The Business of Management Consulting

Ever feel like your consultants are nothing more than "rent-a-body" consultants with "pre-packaged ideas"? That the only reason they are there is because your boss didn't believe you when you told him the exact same thing the consultants spent the last three months figuring out? You believe that their presence is an insult to your own credibility and swear that when you're in charge, you'll have none of that. Or better yet, get 4 or 5 consultants to submit ideas that you'll just pass on to your team to dissect, then implement and take the credit for. Because the very existence of consulting means that someone like you may be a retard, you frown on the business. Consultants, being only human, retaliate by giving away ideas meant for you to your competitors. Yes, it's tough to be a consultants' client these days. But it's even harder to be a consultant.
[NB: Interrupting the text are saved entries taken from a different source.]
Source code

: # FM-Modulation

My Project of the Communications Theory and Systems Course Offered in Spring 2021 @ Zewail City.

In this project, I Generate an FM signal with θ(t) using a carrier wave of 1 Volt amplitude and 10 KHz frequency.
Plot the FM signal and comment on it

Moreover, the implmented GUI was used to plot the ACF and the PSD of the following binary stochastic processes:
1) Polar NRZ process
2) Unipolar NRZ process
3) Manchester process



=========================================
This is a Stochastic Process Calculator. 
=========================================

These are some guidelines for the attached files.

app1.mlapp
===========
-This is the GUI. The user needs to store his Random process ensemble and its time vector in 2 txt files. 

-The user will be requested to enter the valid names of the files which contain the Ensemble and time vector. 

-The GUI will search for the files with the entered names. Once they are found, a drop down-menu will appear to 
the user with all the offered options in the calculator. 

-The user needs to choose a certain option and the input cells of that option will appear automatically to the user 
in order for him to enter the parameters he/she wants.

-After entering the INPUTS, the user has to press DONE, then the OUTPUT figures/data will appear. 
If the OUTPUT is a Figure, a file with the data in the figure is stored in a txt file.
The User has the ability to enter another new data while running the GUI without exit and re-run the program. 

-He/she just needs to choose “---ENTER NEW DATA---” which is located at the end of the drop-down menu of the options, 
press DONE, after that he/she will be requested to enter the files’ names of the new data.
How does an industry with such a dire reputation survive? If you disagreed with the above sentiments, you are selfless and genuinely interested in the well-being of your business. And it is thanks to you that consulting survives. You rely on consultants to help you "sustain your competitive advantage" (as peers at the recent Consulting Summit at the flashy Barclay Intercontinental here in NYC proclaimed) by surveying the landscape to make sure you avoid costly mistakes while you run your business. You understand that if a dedicated outsider stirs things up internally, your business will never stagnate.
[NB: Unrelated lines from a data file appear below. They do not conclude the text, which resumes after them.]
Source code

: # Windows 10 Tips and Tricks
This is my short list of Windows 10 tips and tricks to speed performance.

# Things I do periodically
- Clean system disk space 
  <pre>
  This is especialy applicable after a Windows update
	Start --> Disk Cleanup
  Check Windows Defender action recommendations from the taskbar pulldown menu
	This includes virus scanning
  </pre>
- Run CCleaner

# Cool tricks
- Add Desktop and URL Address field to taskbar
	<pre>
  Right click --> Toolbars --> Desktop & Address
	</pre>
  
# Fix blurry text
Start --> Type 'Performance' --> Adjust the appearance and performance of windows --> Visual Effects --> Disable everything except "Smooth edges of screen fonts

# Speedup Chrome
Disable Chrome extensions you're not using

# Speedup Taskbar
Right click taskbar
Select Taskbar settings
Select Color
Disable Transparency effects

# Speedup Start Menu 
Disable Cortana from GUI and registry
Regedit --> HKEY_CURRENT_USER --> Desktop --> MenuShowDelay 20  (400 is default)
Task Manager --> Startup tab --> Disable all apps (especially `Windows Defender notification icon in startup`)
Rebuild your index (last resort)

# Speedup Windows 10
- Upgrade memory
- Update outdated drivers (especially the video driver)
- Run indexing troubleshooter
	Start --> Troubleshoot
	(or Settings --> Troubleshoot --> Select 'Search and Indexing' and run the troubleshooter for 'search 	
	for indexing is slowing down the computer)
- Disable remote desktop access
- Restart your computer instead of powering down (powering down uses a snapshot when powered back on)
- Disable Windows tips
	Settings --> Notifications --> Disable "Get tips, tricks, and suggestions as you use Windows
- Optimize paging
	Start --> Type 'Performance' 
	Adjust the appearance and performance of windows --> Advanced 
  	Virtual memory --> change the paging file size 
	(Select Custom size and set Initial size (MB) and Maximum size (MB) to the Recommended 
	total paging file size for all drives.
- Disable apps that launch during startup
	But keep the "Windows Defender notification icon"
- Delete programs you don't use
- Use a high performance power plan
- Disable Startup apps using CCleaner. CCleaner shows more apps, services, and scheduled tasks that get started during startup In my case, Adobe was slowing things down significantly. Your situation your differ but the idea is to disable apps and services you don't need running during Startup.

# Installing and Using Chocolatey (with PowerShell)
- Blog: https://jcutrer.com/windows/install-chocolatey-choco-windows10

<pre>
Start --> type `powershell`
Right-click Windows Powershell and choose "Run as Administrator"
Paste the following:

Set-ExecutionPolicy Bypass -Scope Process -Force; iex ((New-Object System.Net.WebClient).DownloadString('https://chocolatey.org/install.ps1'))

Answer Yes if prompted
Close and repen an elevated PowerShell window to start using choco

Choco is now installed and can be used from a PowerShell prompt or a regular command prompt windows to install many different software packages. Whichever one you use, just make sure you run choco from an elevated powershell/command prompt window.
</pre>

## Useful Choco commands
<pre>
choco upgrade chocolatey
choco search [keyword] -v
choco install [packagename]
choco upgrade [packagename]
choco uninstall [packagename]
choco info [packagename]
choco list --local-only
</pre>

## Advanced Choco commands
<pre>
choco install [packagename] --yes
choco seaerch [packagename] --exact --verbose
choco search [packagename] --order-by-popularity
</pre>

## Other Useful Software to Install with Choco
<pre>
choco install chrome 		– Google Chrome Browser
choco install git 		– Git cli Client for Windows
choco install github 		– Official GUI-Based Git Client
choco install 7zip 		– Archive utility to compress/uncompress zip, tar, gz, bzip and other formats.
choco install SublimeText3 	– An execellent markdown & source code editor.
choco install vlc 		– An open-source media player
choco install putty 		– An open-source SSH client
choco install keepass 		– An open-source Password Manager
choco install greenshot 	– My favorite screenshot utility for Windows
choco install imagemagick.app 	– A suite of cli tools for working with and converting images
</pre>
But most importantly, you appreciate your consultants because before you were even able to eat your breakfast this morning, you had to go through 4 newspapers, 10 voicemails, and 66 emails while watching CNN, and you're about one unscheduled office pop-in away from throwing your Blackberry out the window; in other words, it's an information economy, baby, and there's simply too much of it out there for you to catch and make sense of it all. So thank goodness you've got an army of consultants at your disposal to do that for you. And hey, if you miss something, it's not your fault.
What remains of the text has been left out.